If individual judges merely opted to exclude Columbia graduates from consideration, it would have gone unnoticed or unimportant, but this was not the intention behind their public letters. The judges’ boycott was not merely a personal choice; it was a concerted effort to push their predetermined demands.
In this context, Canon 2b prohibits judges from using their official roles to benefit “private interests.” This clearly illustrates the misuse of clerks to enforce judges’ educational preferences.
The panel dismissively addressed the matter in a single sentence, asserting that the boycott aimed to “enhance the quality of legal education.” [which] pertains more broadly to law rather than the private interests of a judge or those of others.
This redefined interpretation shifts the ideological purpose, such as hiring more conservative educators being framed as a legal improvement. Consequently, this opens the door for various other abuses as long as they are justified as being in the public interest.

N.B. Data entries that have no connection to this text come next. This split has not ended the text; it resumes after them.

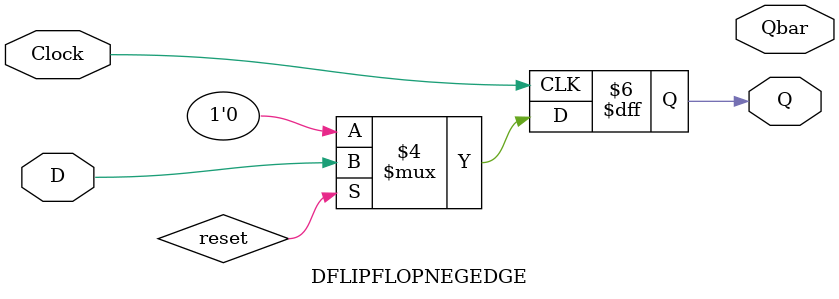
<source format=v>
module DFLIPFLOPNEGEDGE(D,Clock,Q,Qbar);
input D,Clock;
output reg Q,Qbar;
always @ (negedge Clock)
  if(!reset)
  Q <= 0;
  else
  Q <= D;
endmodule

</source>
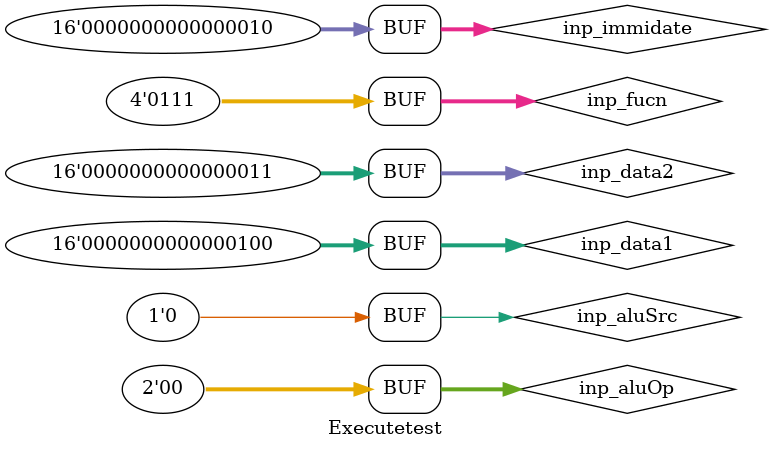
<source format=v>
`timescale 1ns / 1ps


module Executetest;

	// Inputs
	reg inp_aluSrc;
	reg [1:0] inp_aluOp;
	reg [3:0] inp_fucn;
	reg [15:0] inp_data1;
	reg [15:0] inp_data2;
	reg [15:0] inp_immidate;

	// Outputs
	wire out_zero;
	wire [15:0] out_aluResult;

	// Instantiate the Unit Under Test (UUT)
	Execute uut (
		.inp_aluSrc(inp_aluSrc), 
		.inp_aluOp(inp_aluOp), 
		.inp_fucn(inp_fucn), 
		.inp_data1(inp_data1), 
		.inp_data2(inp_data2), 
		.inp_immidate(inp_immidate), 
		.out_zero(out_zero), 
		.out_aluResult(out_aluResult)
	);

	initial begin
		// Initialize Inputs
		inp_aluSrc = 0;
		inp_aluOp = 1;
		inp_fucn = 1;
		inp_data1 = 4;
		inp_data2 = 3;
		inp_immidate = 2;

		// Wait 100 ns for global reset to finish
		#100;
      inp_aluSrc = 1;
		inp_aluOp = 1;
		inp_fucn = 1;
		inp_data1 = 4;
		inp_data2 = 3;
		inp_immidate = 2;
		#100;
      inp_aluSrc = 0;
		inp_aluOp = 2;
		inp_fucn = 1;
		inp_data1 = 4;
		inp_data2 = 3;
		inp_immidate = 2;
		#100;
      inp_aluSrc = 1;
		inp_aluOp = 2;
		inp_fucn = 1;
		inp_data1 = 4;
		inp_data2 = 3;
		inp_immidate = 2;
		#100;
      inp_aluSrc = 0;
		inp_aluOp = 3;
		inp_fucn = 1;
		inp_data1 = 4;
		inp_data2 = 3;
		inp_immidate = 2;
		#100;
      inp_aluSrc = 1;
		inp_aluOp = 3;
		inp_fucn = 1;
		inp_data1 = 4;
		inp_data2 = 3;
		inp_immidate = 2;
		
		
		#100;
      inp_aluSrc = 0;
		inp_aluOp = 0;
		inp_fucn = 0;
		inp_data1 = 4;
		inp_data2 = 3;
		inp_immidate = 2;
		#100;
      inp_aluSrc = 0;
		inp_aluOp = 0;
		inp_fucn = 1;
		inp_data1 = 4;
		inp_data2 = 3;
		inp_immidate = 2;
		#100;
      inp_aluSrc = 0;
		inp_aluOp = 0;
		inp_fucn = 2;
		inp_data1 = 4;
		inp_data2 = 3;
		inp_immidate = 2;
		#100;
      inp_aluSrc = 0;
		inp_aluOp = 0;
		inp_fucn = 3;
		inp_data1 = 4;
		inp_data2 = 3;
		inp_immidate = 2;
		#100;
      inp_aluSrc = 0;
		inp_aluOp = 0;
		inp_fucn = 4;
		inp_data1 = 4;
		inp_data2 = 3;
		inp_immidate = 2;
		#100;
      inp_aluSrc = 0;
		inp_aluOp = 0;
		inp_fucn = 5;
		inp_data1 = 4;
		inp_data2 = 3;
		inp_immidate = 2;
		#100;
      inp_aluSrc = 0;
		inp_aluOp = 0;
		inp_fucn = 6;
		inp_data1 = 4;
		inp_data2 = 3;
		inp_immidate = 2;
		#100;
      inp_aluSrc = 0;
		inp_aluOp = 0;
		inp_fucn = 7;
		inp_data1 = 4;
		inp_data2 = 3;
		inp_immidate = 2;
		

	end
      
endmodule


</source>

Thus, federal judges could refrain from hiring a graduate of a local university unless the athletic department dismissed a football coach.
Nonetheless, federal judicial appointments do not include a mobile committee aimed at resolving societal issues recognized through employment boycotts. Judges may assign a clerk to a chosen individual. However, they should not use the threat of non-employment to extract concessions from third parties.
Trump certainly did not require an example of a justice boycott to launch his initiative to reshuffle higher education in his image. In the meantime, federal judges should feel ashamed of their involvement and acknowledgment of such prototurpian tactics.
Stephen Loubett is Professor Emeritus of Williams Memorial Professor at the Northwest University Pritzker School.